Work instruction: Among the lines of the records below, count those with the word "thumb". Reply with that number alone.

Data provided:
= = = = =
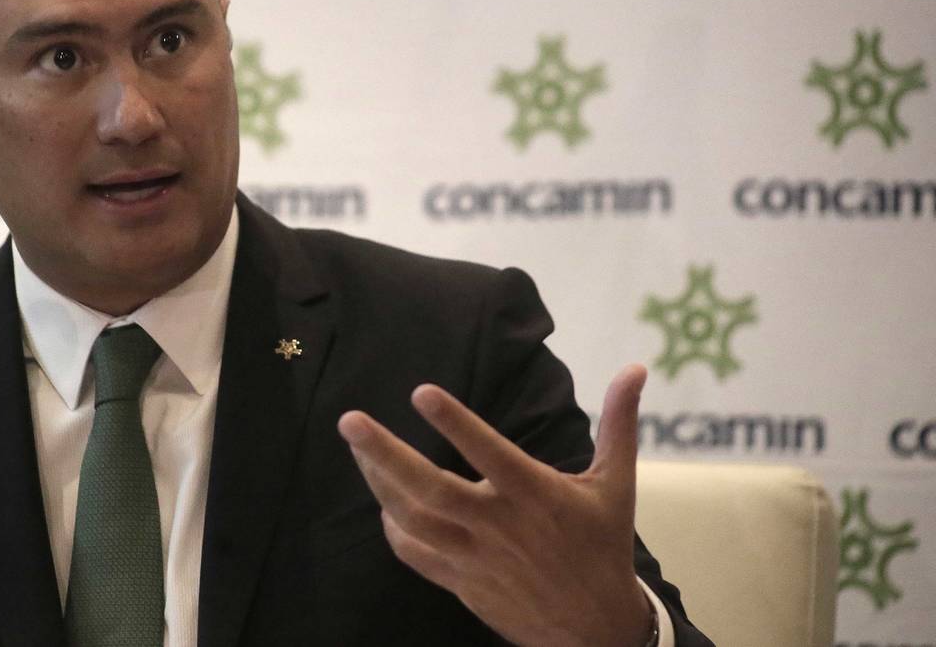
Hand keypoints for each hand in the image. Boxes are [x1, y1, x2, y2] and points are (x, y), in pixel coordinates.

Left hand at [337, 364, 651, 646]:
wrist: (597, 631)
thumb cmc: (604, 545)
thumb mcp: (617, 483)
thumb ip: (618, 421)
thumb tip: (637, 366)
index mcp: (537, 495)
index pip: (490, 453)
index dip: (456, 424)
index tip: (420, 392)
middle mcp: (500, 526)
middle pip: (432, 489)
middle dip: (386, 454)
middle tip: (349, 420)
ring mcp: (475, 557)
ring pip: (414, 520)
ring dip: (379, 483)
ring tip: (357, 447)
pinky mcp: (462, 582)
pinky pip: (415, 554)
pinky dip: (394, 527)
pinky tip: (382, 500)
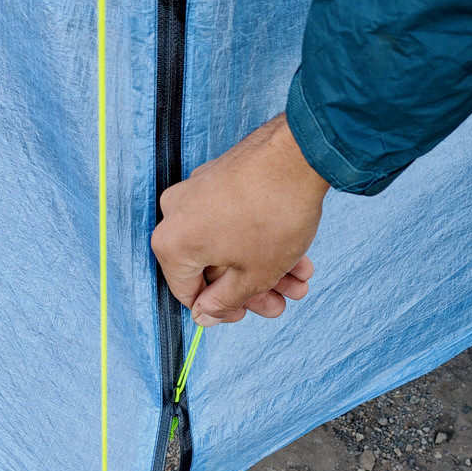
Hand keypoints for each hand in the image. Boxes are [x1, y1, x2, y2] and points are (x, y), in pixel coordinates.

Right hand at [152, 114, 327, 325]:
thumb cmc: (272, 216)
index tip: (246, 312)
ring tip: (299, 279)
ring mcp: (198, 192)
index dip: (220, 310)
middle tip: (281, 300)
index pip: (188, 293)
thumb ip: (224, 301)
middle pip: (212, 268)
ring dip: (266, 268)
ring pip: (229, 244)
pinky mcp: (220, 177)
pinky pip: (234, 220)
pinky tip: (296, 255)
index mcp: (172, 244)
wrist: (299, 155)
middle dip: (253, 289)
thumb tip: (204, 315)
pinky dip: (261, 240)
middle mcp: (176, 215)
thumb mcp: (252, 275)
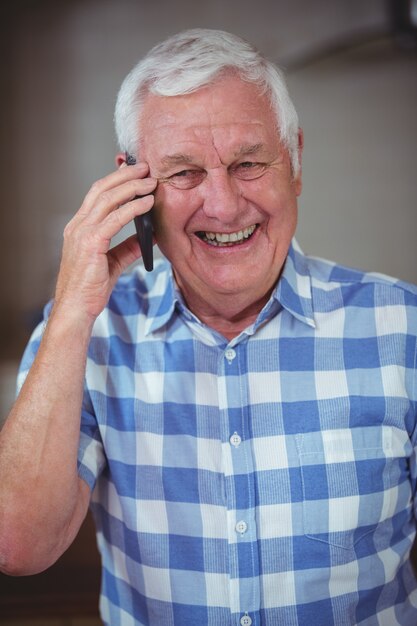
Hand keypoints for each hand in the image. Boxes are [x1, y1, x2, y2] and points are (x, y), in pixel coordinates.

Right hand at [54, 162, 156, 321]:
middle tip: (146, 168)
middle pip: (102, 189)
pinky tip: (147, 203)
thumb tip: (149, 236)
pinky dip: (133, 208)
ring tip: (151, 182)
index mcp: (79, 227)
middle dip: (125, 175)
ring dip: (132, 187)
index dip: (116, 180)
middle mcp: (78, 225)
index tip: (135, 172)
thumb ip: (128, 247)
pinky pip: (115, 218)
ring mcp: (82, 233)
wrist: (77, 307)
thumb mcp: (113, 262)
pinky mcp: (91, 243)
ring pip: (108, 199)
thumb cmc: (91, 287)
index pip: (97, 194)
= = = = =
Solution: 12